Collected data:
- - -
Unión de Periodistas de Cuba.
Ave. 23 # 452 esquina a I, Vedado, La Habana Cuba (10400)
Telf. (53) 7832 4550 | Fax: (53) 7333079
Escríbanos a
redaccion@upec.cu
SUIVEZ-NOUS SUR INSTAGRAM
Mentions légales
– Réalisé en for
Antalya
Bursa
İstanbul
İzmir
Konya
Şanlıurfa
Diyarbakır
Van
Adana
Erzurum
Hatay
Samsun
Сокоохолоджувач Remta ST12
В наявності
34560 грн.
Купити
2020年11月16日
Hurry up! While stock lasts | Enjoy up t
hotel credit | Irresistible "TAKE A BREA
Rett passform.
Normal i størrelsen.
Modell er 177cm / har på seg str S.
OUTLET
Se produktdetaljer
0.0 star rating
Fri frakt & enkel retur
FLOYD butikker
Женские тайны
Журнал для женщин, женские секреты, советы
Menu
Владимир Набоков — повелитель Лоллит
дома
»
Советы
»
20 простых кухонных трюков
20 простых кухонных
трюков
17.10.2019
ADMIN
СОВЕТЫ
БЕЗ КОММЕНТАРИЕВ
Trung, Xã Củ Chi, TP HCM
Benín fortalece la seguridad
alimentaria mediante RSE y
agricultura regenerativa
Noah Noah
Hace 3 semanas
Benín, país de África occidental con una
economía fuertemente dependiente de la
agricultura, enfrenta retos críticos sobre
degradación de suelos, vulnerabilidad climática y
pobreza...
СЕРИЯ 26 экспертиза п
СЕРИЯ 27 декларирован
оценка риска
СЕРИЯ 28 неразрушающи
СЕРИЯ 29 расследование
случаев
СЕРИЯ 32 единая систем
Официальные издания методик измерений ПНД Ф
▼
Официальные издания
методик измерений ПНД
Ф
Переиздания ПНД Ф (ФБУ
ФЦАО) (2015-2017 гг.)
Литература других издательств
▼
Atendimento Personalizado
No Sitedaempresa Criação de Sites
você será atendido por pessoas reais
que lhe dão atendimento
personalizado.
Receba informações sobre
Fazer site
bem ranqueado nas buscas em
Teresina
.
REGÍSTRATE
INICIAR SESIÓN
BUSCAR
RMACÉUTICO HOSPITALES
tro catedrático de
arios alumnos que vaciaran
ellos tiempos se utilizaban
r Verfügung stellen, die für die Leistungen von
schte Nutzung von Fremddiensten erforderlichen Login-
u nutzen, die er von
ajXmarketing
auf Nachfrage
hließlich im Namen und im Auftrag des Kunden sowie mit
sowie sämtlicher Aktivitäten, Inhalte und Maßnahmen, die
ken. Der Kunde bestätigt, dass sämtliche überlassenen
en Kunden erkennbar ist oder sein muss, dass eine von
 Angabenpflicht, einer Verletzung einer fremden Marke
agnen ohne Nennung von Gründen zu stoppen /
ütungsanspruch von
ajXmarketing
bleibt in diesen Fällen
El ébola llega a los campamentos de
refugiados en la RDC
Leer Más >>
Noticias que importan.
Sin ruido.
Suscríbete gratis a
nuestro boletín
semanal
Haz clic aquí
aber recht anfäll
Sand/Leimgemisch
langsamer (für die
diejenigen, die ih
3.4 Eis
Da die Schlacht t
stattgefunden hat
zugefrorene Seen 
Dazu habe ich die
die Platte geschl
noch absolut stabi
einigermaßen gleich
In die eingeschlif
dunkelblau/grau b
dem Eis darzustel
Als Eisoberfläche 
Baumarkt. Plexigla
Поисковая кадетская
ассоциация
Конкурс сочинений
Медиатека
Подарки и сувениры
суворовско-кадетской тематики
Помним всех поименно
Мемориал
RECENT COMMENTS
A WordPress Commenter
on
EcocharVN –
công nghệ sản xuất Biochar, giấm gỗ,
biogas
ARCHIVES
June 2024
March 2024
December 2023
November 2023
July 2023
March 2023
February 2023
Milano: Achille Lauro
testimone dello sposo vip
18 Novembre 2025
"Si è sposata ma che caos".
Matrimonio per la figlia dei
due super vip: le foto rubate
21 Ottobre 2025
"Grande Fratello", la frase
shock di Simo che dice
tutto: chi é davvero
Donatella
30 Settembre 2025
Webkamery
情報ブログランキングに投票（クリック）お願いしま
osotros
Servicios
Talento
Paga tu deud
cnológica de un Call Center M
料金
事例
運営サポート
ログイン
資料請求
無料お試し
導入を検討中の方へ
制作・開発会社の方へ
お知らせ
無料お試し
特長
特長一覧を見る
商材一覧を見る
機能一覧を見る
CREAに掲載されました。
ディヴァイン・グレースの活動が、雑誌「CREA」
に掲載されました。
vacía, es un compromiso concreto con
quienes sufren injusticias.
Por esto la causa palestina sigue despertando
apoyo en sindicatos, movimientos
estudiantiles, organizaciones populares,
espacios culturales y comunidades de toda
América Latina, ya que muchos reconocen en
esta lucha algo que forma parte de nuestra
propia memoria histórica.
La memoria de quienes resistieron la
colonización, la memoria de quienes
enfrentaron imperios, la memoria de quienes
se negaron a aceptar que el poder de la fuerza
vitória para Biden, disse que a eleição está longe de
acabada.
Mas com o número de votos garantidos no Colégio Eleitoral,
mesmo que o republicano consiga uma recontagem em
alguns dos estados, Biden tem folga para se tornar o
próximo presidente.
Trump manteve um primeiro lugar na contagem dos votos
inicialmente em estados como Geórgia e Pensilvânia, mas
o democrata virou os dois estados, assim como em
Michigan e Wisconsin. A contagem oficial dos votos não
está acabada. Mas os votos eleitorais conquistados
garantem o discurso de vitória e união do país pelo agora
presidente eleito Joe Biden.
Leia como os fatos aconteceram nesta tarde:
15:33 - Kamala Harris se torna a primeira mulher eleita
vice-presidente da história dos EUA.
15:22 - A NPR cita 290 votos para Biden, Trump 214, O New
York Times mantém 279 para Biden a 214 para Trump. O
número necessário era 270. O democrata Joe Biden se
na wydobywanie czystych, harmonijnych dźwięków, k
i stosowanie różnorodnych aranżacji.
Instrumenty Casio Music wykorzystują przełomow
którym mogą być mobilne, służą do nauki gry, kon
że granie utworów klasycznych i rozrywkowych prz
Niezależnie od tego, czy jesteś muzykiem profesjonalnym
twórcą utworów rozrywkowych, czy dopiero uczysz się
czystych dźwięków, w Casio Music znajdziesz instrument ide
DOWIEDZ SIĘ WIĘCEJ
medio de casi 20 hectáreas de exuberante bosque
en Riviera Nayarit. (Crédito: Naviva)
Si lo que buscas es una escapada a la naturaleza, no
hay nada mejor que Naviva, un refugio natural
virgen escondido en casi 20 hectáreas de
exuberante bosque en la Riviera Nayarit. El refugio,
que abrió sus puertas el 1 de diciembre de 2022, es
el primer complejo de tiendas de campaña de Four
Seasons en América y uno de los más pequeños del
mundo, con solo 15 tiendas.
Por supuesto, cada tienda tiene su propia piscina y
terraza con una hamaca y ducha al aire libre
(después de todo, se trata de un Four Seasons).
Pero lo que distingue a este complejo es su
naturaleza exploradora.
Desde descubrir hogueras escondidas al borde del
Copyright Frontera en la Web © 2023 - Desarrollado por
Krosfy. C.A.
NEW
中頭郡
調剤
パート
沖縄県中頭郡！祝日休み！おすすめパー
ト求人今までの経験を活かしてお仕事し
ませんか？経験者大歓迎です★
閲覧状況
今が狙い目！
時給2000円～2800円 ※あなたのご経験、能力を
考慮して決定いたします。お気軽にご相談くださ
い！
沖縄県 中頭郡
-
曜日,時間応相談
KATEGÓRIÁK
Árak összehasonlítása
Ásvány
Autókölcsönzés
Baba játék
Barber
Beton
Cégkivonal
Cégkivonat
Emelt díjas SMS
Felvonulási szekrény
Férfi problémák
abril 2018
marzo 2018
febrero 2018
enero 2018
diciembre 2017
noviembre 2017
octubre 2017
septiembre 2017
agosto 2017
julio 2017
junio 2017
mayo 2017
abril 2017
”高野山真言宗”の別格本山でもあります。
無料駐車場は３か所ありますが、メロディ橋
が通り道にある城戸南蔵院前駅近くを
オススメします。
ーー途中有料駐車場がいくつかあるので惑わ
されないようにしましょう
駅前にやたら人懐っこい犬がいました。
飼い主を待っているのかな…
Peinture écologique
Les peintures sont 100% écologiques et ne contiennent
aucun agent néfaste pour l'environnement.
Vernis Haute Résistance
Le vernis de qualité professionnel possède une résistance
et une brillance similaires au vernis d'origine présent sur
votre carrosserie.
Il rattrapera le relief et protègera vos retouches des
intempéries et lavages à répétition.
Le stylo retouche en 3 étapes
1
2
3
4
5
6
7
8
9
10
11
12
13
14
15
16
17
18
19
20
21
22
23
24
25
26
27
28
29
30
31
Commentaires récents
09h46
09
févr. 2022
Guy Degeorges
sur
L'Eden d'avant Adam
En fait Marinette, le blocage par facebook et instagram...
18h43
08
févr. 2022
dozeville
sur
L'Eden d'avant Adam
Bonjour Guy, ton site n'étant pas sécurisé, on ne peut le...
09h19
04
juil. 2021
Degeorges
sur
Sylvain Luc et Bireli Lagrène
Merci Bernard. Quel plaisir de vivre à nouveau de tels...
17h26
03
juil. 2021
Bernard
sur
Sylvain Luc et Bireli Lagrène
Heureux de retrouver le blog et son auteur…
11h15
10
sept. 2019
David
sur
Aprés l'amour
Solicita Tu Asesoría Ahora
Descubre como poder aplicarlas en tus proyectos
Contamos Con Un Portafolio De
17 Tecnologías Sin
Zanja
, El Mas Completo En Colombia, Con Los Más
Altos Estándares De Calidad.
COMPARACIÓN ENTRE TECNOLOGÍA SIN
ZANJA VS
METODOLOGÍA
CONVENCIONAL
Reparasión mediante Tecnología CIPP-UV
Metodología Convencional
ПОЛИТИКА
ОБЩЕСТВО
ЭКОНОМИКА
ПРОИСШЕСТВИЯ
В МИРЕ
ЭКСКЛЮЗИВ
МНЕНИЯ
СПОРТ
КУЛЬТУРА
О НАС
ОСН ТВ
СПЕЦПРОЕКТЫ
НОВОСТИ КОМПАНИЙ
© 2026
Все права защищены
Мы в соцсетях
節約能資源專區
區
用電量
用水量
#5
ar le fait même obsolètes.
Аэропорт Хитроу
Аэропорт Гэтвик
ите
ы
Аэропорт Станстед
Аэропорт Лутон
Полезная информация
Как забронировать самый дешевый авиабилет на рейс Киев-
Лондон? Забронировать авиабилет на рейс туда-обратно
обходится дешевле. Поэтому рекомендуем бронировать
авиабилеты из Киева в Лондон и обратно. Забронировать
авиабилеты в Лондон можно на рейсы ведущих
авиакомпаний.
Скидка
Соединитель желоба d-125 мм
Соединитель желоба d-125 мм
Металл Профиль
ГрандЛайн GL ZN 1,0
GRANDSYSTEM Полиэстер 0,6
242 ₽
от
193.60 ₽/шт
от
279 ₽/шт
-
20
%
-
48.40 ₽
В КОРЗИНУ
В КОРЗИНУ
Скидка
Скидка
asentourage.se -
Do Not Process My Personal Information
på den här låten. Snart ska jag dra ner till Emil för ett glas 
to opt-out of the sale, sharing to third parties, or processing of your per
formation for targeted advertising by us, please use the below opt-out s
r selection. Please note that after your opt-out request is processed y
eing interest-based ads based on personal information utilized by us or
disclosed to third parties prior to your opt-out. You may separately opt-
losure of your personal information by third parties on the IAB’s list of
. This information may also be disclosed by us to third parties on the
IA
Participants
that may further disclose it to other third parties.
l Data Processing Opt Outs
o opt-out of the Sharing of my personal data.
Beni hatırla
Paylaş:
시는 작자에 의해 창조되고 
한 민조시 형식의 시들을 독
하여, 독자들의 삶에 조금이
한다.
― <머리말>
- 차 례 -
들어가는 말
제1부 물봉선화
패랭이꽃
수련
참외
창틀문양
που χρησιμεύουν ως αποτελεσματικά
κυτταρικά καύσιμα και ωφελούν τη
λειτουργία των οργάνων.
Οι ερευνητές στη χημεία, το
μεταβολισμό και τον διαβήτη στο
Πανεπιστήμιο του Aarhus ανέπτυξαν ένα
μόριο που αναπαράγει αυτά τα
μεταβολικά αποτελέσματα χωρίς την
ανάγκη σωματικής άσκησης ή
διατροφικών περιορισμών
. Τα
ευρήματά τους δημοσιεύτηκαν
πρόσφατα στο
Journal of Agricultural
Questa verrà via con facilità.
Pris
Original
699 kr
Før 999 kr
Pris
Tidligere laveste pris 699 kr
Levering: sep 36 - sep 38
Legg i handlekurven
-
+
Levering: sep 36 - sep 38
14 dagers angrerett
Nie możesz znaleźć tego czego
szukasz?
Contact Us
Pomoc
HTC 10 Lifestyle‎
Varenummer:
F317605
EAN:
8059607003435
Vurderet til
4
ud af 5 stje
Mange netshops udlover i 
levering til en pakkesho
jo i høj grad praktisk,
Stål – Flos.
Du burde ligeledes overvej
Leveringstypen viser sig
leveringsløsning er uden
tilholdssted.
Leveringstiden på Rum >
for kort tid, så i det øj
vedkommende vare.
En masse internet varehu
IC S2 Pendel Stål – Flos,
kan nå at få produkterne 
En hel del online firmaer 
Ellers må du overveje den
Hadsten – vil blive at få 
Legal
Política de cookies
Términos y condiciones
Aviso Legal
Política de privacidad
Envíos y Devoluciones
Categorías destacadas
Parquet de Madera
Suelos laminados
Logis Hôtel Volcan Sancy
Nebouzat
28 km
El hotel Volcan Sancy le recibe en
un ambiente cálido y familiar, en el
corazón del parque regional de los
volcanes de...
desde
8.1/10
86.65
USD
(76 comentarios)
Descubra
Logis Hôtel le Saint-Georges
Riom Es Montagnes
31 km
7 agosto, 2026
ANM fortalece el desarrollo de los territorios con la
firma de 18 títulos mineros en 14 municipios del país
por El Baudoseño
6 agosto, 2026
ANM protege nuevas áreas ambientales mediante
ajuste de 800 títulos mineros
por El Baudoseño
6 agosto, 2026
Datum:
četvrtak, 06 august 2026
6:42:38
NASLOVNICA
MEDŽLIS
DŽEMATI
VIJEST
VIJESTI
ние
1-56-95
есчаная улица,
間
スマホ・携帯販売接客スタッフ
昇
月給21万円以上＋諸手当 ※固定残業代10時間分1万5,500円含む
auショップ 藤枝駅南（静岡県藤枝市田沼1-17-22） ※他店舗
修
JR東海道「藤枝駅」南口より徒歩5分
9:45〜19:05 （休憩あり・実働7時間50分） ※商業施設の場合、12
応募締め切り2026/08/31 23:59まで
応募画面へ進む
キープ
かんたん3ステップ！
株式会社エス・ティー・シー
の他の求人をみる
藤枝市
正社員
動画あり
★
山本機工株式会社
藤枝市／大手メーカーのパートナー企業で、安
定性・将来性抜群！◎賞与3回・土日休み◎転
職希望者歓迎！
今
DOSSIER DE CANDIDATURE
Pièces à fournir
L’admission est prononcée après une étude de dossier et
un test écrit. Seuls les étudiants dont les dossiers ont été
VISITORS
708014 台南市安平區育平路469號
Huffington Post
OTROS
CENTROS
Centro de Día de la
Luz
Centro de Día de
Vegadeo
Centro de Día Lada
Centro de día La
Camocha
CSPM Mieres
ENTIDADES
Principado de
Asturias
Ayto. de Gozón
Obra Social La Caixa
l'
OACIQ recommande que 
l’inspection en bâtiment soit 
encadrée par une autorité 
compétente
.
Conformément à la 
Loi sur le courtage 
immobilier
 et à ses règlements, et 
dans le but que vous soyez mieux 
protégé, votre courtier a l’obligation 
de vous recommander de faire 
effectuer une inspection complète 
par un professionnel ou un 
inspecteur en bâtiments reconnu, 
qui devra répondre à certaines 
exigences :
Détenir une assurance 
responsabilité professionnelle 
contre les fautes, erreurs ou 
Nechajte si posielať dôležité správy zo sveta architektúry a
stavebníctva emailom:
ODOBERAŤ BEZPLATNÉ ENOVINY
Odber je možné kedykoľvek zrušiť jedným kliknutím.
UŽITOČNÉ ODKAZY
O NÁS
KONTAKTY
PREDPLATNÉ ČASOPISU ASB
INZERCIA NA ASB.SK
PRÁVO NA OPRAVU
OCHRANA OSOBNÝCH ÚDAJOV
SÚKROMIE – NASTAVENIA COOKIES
- - -
WRITTEN TASK | Return only the number of lines in the entries that contain the string "agosto".

THE COMPLETED TASK | 4